Problem description: Your answer needs to include each line of the records in which the string "домашняя" can be found.

--- Recorded information Enclosed Below ---

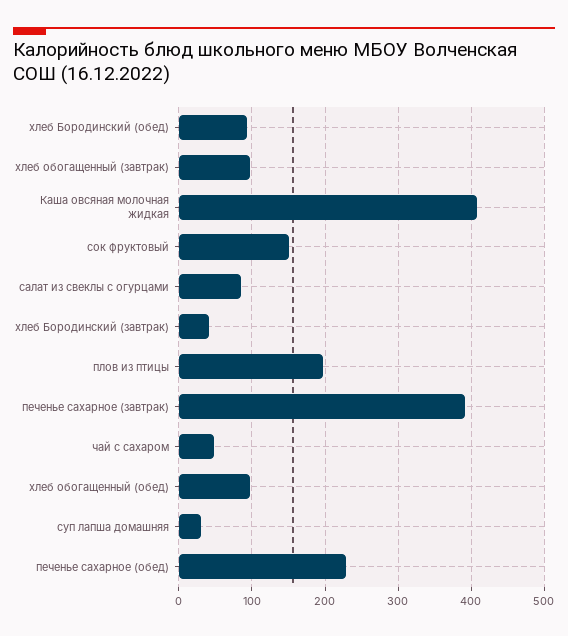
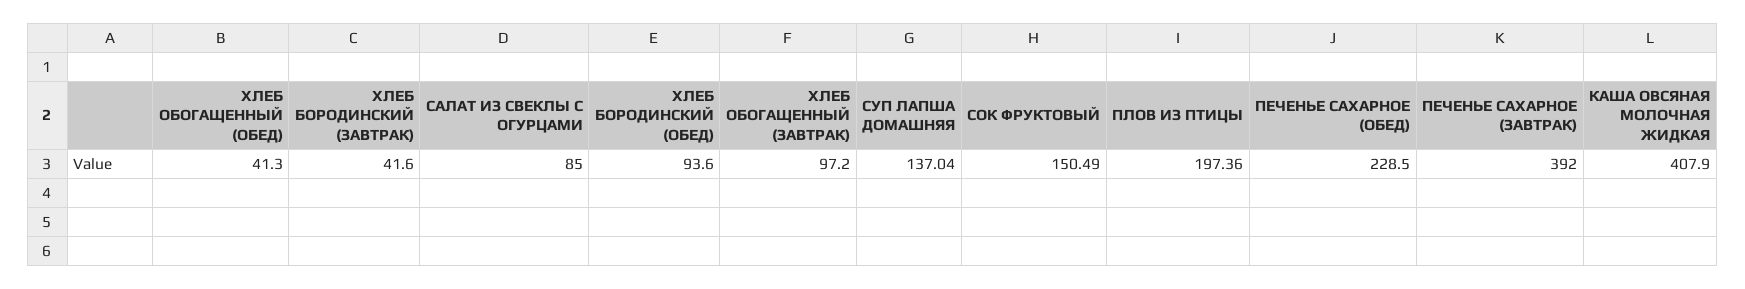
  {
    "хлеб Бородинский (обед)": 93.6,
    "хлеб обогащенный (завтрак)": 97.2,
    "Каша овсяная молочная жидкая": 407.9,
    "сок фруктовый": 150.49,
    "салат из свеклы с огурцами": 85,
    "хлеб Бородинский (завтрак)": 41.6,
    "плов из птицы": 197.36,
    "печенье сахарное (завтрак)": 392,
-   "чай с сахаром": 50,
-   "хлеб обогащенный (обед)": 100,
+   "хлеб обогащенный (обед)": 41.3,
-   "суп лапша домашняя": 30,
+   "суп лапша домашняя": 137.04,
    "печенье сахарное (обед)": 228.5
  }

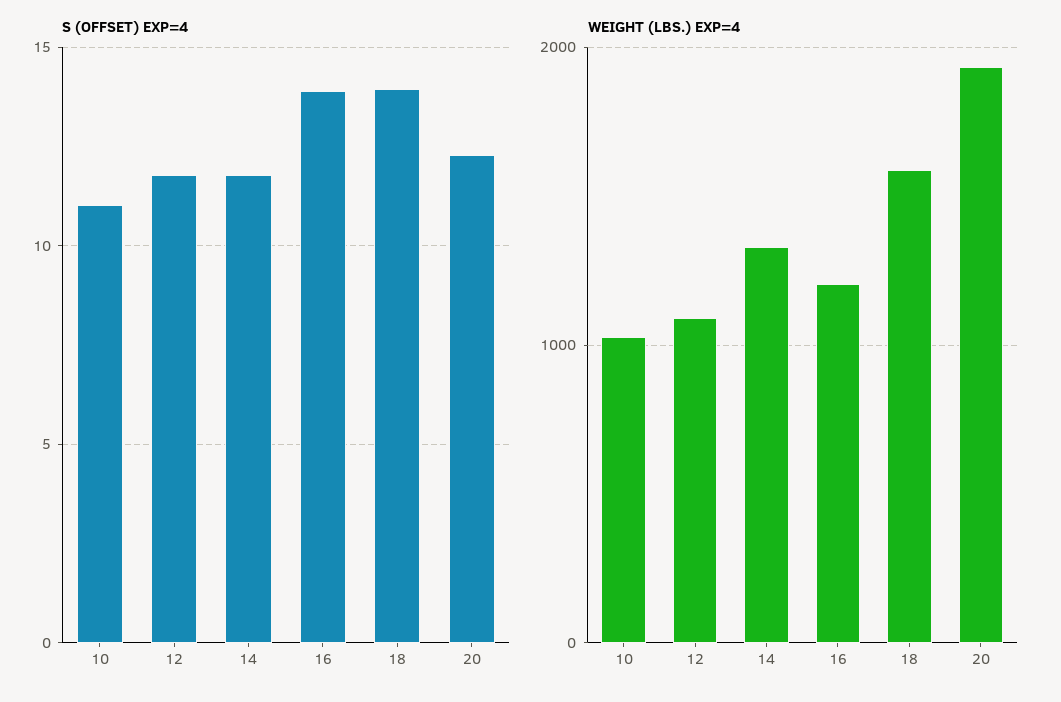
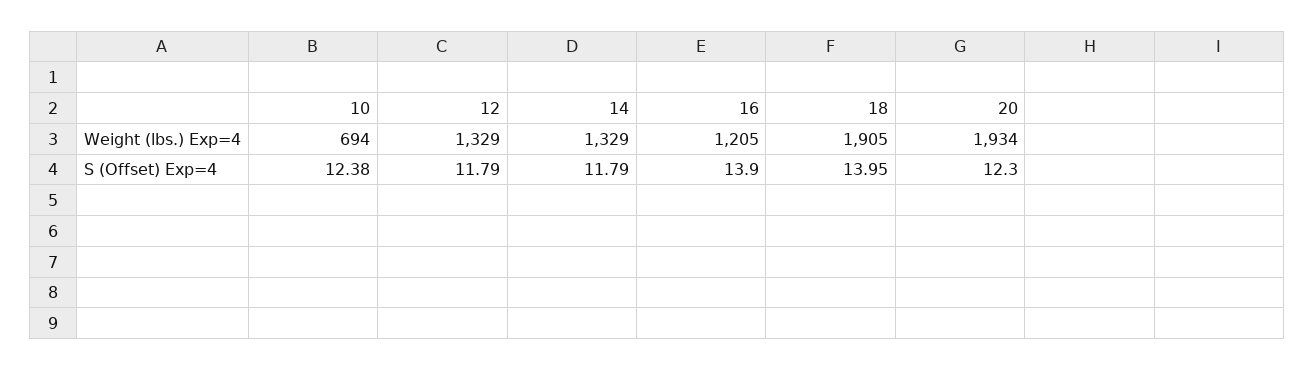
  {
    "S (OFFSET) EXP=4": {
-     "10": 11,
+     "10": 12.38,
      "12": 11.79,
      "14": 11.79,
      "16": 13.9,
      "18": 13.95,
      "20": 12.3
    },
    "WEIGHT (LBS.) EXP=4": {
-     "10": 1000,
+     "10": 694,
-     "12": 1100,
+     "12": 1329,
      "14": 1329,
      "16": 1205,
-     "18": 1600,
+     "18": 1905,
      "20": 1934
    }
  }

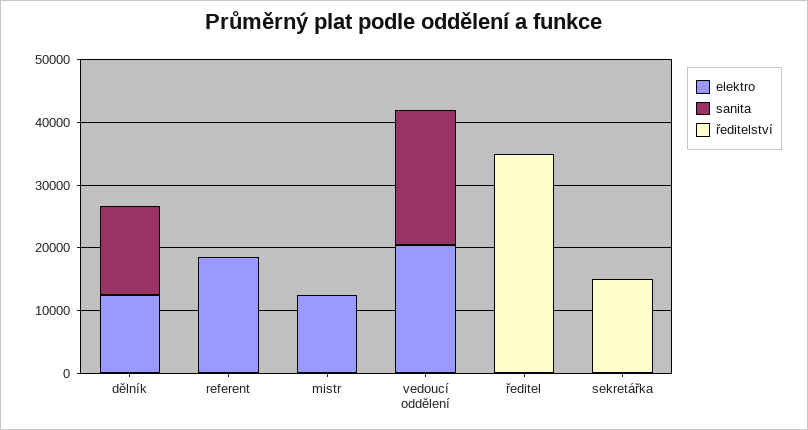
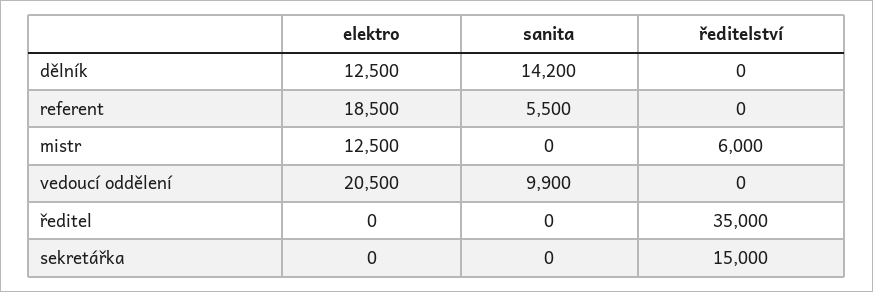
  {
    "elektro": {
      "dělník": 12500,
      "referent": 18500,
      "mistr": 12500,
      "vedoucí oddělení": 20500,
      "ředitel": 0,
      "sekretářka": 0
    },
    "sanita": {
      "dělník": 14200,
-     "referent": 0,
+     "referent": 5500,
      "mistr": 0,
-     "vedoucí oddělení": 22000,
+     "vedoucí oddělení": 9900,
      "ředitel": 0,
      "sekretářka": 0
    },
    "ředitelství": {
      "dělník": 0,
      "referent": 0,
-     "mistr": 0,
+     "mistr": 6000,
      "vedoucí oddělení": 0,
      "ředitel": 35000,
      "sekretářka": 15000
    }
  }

--- End of Enclosed Recorded information ---

Answer to the problem:
-   "суп лапша домашняя": 30,
+   "суп лапша домашняя": 137.04,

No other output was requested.